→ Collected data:
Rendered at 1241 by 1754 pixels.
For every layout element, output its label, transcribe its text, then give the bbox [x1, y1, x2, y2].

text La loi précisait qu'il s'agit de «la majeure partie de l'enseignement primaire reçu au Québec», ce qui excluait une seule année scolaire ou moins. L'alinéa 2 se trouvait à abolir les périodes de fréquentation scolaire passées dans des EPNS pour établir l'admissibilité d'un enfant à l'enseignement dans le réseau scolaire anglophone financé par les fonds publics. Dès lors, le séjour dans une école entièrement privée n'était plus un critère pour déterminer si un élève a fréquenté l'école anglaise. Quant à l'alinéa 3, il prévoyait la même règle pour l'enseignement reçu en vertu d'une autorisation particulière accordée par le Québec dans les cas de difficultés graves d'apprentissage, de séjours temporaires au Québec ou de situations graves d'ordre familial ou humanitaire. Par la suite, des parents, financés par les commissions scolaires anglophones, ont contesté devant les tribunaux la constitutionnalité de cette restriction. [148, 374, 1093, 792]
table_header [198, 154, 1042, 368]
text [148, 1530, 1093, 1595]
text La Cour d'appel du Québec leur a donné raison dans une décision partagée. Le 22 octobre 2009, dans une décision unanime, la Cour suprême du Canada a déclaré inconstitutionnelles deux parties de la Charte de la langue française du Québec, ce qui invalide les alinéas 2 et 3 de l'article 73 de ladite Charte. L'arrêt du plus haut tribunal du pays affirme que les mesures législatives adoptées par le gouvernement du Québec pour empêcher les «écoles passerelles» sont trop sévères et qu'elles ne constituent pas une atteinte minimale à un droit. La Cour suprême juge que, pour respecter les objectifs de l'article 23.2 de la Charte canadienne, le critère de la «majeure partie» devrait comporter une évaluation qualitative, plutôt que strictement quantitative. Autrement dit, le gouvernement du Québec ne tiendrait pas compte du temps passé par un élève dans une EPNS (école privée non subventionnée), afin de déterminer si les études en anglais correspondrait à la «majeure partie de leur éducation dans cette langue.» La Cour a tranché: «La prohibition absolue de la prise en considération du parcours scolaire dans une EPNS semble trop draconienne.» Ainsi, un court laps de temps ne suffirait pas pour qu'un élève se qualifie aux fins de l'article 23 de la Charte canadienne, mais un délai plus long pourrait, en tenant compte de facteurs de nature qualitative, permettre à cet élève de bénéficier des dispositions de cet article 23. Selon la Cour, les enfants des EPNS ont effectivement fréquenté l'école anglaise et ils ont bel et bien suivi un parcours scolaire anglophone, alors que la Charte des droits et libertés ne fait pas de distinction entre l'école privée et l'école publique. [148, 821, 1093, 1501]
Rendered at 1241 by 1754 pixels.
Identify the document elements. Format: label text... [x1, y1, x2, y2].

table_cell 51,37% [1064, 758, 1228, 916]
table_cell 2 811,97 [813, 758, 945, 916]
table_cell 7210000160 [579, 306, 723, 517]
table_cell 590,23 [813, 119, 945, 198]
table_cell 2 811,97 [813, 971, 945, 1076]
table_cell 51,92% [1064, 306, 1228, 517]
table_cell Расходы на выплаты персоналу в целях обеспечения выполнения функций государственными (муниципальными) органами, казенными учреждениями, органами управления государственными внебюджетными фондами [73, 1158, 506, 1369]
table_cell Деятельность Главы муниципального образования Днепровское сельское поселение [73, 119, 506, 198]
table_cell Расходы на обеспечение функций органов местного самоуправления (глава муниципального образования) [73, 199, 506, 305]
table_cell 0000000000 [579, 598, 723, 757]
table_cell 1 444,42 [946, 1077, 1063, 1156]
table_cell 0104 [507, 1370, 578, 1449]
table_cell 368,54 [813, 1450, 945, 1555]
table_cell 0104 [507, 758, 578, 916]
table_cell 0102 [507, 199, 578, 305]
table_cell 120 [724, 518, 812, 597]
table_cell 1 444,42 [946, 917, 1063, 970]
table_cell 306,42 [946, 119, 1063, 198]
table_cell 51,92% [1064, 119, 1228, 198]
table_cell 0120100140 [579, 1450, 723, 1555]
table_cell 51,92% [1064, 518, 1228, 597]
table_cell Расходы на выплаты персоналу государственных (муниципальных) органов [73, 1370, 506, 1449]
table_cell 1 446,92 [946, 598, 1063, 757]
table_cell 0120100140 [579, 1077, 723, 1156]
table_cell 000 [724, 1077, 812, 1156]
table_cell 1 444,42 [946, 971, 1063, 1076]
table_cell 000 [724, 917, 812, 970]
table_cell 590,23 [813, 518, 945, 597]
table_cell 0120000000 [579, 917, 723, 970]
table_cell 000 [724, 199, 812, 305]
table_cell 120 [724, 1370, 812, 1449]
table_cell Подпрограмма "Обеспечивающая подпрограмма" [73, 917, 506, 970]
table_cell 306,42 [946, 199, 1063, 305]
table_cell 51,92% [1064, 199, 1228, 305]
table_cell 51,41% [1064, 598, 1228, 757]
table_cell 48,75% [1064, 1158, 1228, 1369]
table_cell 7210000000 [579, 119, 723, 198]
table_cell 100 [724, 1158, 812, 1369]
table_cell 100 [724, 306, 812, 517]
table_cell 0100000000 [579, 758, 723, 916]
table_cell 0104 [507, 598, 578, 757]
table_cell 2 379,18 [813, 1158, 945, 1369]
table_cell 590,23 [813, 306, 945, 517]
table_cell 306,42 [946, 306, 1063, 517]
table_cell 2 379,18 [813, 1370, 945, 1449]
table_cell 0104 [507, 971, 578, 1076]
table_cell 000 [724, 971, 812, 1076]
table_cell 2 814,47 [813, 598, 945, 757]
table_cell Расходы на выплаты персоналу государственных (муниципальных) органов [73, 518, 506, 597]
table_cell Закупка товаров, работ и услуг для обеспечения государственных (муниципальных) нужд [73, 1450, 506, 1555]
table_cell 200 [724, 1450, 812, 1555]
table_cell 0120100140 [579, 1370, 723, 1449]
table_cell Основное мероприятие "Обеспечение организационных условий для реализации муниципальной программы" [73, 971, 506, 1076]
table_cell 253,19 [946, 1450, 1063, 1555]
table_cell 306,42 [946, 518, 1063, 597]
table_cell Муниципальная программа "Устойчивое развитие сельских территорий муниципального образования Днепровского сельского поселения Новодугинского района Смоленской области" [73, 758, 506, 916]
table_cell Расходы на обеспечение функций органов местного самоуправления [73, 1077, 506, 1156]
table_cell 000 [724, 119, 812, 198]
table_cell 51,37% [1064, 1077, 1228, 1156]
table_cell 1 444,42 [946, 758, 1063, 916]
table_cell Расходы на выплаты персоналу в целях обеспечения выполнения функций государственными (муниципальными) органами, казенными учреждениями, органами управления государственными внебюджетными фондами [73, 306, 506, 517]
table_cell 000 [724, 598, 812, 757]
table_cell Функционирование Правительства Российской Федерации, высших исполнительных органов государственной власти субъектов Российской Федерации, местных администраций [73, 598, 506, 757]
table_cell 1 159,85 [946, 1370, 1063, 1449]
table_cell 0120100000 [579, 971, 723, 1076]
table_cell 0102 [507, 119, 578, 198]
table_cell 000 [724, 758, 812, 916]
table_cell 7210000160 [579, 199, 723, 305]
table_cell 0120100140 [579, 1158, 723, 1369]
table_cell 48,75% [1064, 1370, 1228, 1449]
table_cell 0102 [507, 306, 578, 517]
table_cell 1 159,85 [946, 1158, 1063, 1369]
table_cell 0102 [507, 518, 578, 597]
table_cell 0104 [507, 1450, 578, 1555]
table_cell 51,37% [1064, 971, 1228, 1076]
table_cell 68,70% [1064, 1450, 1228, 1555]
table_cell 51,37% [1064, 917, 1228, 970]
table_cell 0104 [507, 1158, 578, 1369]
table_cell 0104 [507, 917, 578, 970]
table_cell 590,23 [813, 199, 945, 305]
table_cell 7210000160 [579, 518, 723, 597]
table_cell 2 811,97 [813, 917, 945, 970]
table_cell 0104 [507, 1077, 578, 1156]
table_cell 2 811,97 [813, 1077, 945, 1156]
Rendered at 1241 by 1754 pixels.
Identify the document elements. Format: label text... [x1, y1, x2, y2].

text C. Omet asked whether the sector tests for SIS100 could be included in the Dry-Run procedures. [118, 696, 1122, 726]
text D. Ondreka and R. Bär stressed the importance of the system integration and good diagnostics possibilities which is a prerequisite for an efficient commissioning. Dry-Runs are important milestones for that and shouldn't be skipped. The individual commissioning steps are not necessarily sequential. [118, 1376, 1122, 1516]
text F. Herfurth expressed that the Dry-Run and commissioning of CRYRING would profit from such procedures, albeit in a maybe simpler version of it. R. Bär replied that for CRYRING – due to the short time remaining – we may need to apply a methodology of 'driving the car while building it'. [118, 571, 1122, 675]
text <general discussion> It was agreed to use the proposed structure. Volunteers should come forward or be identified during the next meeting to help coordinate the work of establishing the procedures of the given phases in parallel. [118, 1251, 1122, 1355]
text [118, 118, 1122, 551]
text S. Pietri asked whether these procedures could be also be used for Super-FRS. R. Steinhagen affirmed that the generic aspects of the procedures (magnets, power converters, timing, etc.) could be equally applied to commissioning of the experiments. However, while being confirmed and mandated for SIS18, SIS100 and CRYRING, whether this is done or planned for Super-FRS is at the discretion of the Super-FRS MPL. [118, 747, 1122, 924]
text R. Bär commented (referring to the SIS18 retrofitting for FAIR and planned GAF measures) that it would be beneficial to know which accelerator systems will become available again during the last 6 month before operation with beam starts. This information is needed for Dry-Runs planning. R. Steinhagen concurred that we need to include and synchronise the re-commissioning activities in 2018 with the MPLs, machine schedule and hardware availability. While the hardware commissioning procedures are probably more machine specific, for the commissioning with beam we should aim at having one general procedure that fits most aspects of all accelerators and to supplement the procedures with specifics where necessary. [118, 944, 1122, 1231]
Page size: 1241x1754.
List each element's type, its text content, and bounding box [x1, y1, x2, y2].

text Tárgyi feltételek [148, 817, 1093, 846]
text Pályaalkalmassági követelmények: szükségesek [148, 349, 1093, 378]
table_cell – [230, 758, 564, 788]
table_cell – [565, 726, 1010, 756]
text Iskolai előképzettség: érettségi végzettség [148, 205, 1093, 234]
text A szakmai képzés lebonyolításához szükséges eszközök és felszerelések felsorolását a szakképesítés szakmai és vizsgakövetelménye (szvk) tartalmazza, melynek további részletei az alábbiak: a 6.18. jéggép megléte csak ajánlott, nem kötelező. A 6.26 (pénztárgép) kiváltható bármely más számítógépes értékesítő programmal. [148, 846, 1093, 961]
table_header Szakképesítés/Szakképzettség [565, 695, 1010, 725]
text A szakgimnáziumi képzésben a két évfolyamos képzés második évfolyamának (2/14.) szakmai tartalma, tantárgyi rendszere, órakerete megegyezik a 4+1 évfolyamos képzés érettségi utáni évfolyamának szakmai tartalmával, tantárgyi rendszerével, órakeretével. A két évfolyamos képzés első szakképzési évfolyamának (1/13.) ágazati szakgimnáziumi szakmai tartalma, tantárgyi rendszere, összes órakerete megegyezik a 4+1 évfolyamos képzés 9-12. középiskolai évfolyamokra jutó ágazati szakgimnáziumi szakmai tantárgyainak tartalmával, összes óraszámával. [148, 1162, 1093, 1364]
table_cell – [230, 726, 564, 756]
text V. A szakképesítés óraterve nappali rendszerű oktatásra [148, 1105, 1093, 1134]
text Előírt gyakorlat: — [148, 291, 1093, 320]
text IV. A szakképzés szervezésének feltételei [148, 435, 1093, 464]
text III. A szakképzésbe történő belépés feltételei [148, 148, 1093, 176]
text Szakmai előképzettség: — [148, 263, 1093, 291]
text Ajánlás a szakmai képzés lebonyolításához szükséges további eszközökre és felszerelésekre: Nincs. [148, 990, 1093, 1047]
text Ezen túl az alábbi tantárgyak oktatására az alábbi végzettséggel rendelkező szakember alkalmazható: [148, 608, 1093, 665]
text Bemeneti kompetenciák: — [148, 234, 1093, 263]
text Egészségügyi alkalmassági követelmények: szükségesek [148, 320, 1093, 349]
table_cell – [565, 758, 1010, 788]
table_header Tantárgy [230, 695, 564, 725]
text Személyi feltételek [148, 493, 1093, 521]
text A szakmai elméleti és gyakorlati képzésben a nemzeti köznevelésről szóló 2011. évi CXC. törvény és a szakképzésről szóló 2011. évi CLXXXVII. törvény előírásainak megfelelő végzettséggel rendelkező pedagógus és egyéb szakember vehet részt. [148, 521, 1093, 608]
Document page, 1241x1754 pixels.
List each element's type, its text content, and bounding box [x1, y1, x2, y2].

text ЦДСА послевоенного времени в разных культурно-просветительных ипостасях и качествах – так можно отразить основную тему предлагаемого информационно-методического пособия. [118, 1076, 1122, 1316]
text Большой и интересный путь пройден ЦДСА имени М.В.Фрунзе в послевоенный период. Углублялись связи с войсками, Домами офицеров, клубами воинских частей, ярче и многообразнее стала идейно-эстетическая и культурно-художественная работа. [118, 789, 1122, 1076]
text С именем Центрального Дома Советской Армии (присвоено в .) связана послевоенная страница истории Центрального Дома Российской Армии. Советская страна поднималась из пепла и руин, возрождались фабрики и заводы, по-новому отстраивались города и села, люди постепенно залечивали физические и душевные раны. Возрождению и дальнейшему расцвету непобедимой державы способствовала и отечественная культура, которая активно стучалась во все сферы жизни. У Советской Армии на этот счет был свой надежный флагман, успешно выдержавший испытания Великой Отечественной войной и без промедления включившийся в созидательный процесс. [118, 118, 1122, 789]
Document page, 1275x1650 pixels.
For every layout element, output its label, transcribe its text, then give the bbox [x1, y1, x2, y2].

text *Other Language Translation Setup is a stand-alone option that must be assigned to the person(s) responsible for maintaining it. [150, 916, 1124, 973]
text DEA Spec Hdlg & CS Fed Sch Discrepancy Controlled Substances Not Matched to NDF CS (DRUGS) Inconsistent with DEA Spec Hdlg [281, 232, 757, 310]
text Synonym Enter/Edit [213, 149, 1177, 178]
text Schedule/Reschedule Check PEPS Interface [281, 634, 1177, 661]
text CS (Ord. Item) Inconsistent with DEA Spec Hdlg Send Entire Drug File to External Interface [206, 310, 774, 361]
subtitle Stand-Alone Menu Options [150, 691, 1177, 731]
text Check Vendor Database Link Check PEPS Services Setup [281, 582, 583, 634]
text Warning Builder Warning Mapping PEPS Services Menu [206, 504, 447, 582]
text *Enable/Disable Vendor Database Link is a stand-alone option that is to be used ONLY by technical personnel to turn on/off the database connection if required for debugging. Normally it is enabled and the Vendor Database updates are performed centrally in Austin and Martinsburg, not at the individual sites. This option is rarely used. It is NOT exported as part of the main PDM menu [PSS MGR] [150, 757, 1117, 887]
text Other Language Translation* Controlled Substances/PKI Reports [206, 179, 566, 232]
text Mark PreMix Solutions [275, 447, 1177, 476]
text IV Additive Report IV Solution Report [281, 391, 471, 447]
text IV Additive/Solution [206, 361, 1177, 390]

→ What needs to be done: Whenever "feltételek" occurs in a line of the entries, copy that line.

→ Response area:
text Tárgyi feltételek [148, 817, 1093, 846]
text Személyi feltételek [148, 493, 1093, 521]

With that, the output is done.